Recebo a mensagem do luthier, um cara que tem oceanos e firmamentos no nome. No vídeo vejo que o bebê está prestes a nascer. O violão esperado está ficando lindo. Sinto uma tremenda vontade de ir lá correndo. Apesar disso apenas respiro, justo quando tento aprender que as águas de março hão de chegar com todo seu poder destrutivo e paradoxalmente fazer uma das músicas mais lindas que já ouvi.

Sei que tenho que me esforçar muito para quando ele chegar aqui em casa com suas seis cordas, o pinho possa ter um mínimo de respeito pelo meu coração de estudante. Afinal será o instrumento de um profissional nas mãos de um amador, ou até um amado amante.

A tablatura mostra um sinal estranho, através das lentes e uma nascente catarata me lembram um passarinho. Silêncio, ele está dormindo. Vejam como é lindo... Lembro da poeta que me ensinou que a há uma asa ritmada escondida em letras, versos, estrofes e harmonias.

O som do silêncio vem, mesmo assim me esforço para não ficar paralisado e entender que sem ele as penas não se abririam no sabor sincopado que estranhamente combinam vida e arte.

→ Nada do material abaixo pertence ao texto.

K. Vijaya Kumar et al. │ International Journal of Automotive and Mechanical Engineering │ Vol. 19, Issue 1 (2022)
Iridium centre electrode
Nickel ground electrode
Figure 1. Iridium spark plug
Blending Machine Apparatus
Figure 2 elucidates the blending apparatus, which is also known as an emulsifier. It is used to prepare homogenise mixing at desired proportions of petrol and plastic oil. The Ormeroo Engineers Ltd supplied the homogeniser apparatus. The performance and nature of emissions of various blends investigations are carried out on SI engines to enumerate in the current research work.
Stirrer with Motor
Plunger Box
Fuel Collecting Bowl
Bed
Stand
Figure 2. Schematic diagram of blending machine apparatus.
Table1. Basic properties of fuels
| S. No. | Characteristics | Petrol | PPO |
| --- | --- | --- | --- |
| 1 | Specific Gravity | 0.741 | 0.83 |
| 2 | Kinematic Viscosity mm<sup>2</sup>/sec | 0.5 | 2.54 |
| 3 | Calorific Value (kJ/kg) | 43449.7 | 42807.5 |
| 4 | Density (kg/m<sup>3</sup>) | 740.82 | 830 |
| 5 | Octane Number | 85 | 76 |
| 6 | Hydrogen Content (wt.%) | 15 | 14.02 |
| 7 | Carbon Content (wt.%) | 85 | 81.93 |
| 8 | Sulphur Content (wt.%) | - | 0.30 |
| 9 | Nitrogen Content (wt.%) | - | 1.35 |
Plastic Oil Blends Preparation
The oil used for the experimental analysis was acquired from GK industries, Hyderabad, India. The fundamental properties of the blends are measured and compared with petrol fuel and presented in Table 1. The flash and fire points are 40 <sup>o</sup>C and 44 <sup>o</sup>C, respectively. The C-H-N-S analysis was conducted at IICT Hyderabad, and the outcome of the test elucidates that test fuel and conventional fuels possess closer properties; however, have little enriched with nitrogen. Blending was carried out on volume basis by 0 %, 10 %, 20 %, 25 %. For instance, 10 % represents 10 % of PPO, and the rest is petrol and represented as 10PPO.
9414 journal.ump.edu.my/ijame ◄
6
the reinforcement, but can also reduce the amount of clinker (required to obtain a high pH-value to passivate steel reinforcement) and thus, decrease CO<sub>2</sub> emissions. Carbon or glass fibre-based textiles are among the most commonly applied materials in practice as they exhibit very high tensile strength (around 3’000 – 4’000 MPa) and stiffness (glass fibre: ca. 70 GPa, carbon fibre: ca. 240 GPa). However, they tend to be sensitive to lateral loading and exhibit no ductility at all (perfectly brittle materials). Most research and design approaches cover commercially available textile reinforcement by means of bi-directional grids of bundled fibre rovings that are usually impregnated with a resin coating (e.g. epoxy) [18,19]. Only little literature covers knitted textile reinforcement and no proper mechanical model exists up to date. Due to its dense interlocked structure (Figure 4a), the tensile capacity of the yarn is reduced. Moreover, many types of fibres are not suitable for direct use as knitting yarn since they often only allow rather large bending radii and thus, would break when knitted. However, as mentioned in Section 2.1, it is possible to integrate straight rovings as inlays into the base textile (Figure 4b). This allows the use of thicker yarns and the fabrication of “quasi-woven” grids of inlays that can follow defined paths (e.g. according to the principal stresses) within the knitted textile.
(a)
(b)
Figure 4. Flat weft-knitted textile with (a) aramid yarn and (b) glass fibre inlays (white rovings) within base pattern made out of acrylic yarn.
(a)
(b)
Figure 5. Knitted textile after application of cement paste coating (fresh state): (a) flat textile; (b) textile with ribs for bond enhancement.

quarta-feira, 5 de fevereiro de 2025

... all the people...

Volto ao tema das palavras mágicas. O que está longe de Hogwart seus bruxos e o nome que não pode ser dito. Justo o contrário são os vernáculos ensinados nos lares desde a tenra idade.
Palavras mágicas abrem as portas e abraços, suavizam dores, atraem sorrisos e o mais difícil: assumem os erros.
Hoje dentre todas as palavras mágicas quero apenas apontar para as respostas aos agradecimentos.
Aprendi, por exemplo, que gracias pode ter por réplica por um singelo "a ti". Thanks pode vir acompanhado por "not at all", "don't mention it" ou até pelo estranhissimo "you are welcome". Em Portugal você pode dizer "obrigado eu". Se for algo simples "de nada" serve. Ou até um mero aceno.
A novidade fica por conta dessa geração que não cansa de nos surpreender. Juro que não entendi nada diante do primeiro "imagina".
Para mim ficou o mesmo sentimento de quando respondem "encantado" ao primeiro aperto de mão.
Ou seja, mesmo que dita automaticamente a palavra mágica não deixa de ter um profundo efeito de aliança e união. Não se trata somente de etiqueta, aquela ética menor, que muitas vezes só serve para dizer quem manda no pedaço. Palavras mágicas são, desculpem a redundância, mágicas.
Talvez você não ache nada demais. Só que meu coração beatlemaníaco logo completa: "que todas as pessoas venham a compartilhar o mundo inteiro".

segunda-feira, 20 de janeiro de 2025

Maria Maria

Então ela, cansada, bate no vidro da joaninha aos gritos de “sai da frente de minha casa", ou algo que o valha.

Não foi a certidão de óbito, nem os gritos desesperados dos outros torturados que me fizeram chorar no cinema. Foi apenas uma mãe cansada que me fez desabar.

Conheci uma mulher assim, que também era mãe e também era minha. Assim como Fernanda Torres e Eunice Paiva pertenceram por uma breve momento, ao menos, a metade dos brasileiros.

Só que a mulher que me fez chorar no silêncio do cinema era apenas minha, não importando muito que ela fosse mãe de outros dez filhos, incluindo um que em 1970 era preso político.

Abro aqui um parênteses para mencionar a história de um menino que foi atacado por um jacaré e teve uma perna amputada. Ao chegar no hospital fez questão de mostrar a todos as marcas das unhas no braço, feito pela sua mãe que o salvou da morte certa.

Muito do que ocorreu só compreendi anos depois, pois, assim como Marcelo Paiva eu era muito menino para saber de tudo. Entretanto, disso sei. Temos em comum mães cuja coragem somente pode ser explicada com uma pitada de loucura.  

Tânia Horst também é uma pessoa que poderia estar aqui mesmo nesse espaço falando de uma mãe que viveu entre loucura e a coragem. Paradoxalmente, para essa linda menina, a quem tenho honra de chamar de sobrinha, fica a obrigação de preservar a memória que sua genitora foi perdendo ao longo dos anos, o que a Fernanda, essa Montenegro, traduziu apenas com seu olhar.

Fernandas, Ilmas, Augustas, Eunices, Marias e Marias, Saibam que ainda estou aqui e não hei de esquecer.